I'm not jumping to conclusions, but it didn't seem like the fight was real.


----------



## Baoquan (Feb 23, 2003)

IMHO, Mike T is a relfection of those around him - in his early days with Cus, he worked hard, fought hard (u dont get to be the youngest ever world champ by pissing around) - then he really went off the rails post Cus. 

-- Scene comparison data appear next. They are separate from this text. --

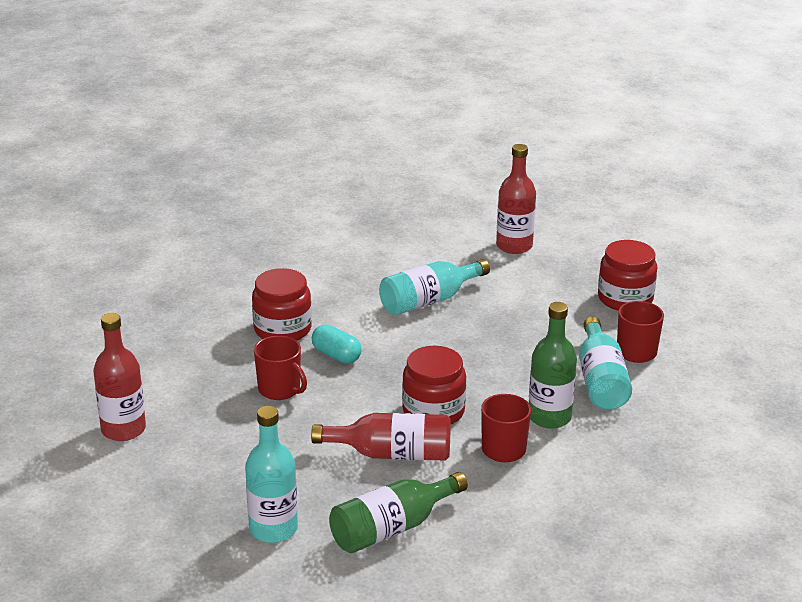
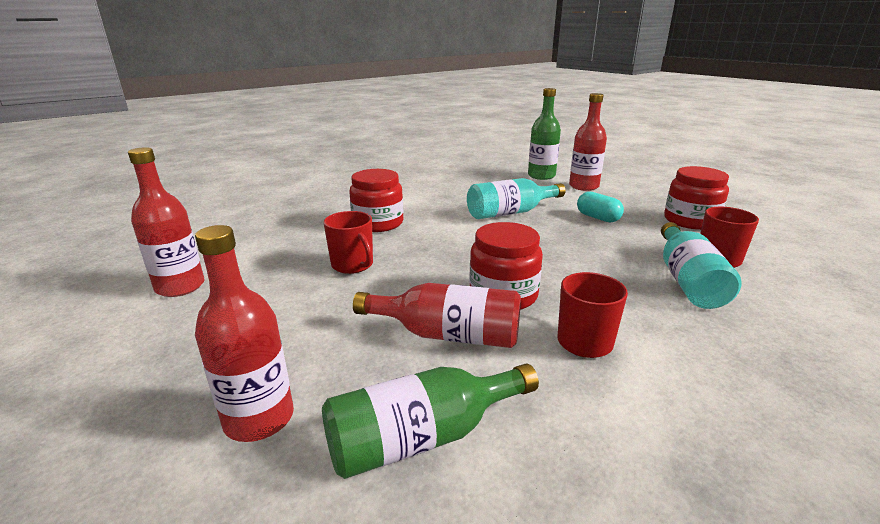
camera: 10 degrees right, 5 degrees down
turquoise bottle [245,406,298,543] -> red bottle [195,225,294,442]
turquoise capsule [312,325,361,364] -> turquoise capsule moved to [577,192,624,223]
green bottle [529,302,577,428] -> green bottle moved to [528,88,561,180]

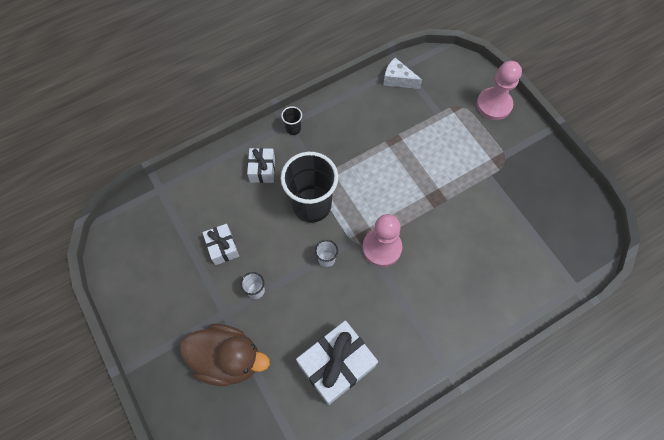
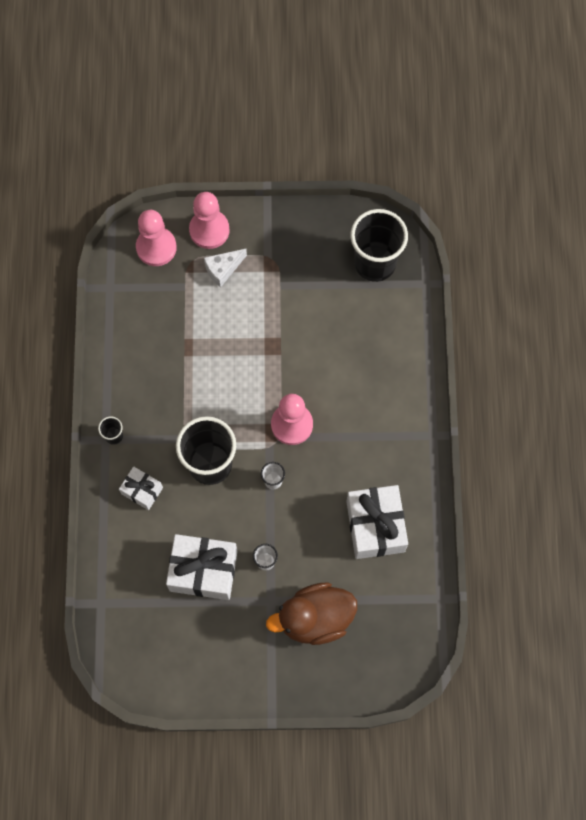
camera: 60 degrees left, 5 degrees up
brown duck [180,324,270,386] -> brown duck turned 150 degrees counterclockwise [266,583,357,645]
white gift [203,224,239,265] -> white gift [166,534,238,600], size x1.83
white cheese [383,58,422,89] -> white cheese moved to [204,249,247,287]
none -> pink pawn [136,210,177,266]
none -> black cup [350,209,408,282]

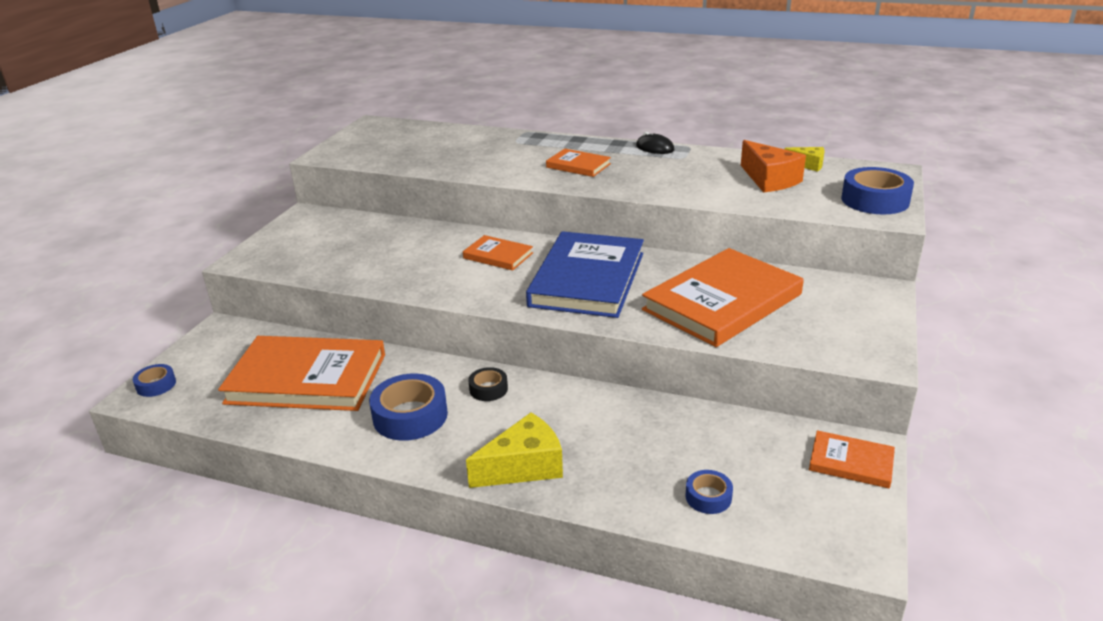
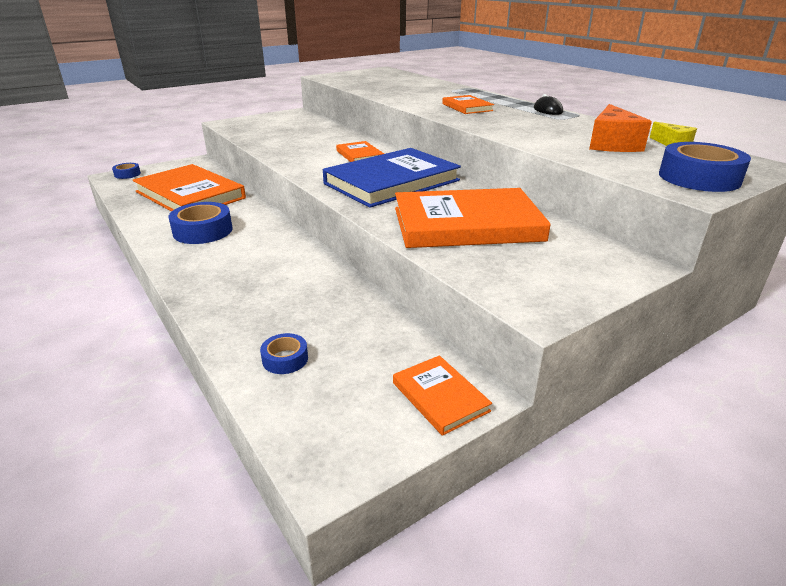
camera: 35 degrees right, 0 degrees up
yellow cheese [466,413,563,488] -> none
black tape [468,367,508,401] -> none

Now he's trained by Freddie Roach and Jeff Fenech, who are down-to-earth, honest, no bullsh!t kinda trainers - Mike was vomitting during some of the pre-Etienne sessions, they were working him so hard. So after this fight, he's didnt threaten to eat children, but congratulated Lewis and admitted he needs more rounds and training before he is ready to fight Lewis.


----------



## TKDman (Feb 23, 2003)

It was fixed I tell ya.


----------



## tarabos (Feb 23, 2003)

if in fact it was fixed...which it most likely was...it would have been nice if they had the fight go into a few more rounds at least. but that's not what boxing is about anymore i guess...it's just about the "bling bling"


----------



## Kirk (Feb 23, 2003)

> _Originally posted by tarabos _
> *if in fact it was fixed...which it most likely was...it would have been nice if they had the fight go into a few more rounds at least. but that's not what boxing is about anymore i guess...it's just about the "bling bling" *



It always has, IMO.


----------



## Baoquan (Feb 23, 2003)

No one fixes a fight for the first round. Etienne was hit legitimately - and hard - but probably could have gotten up. 

It seems he wasnt interested.


----------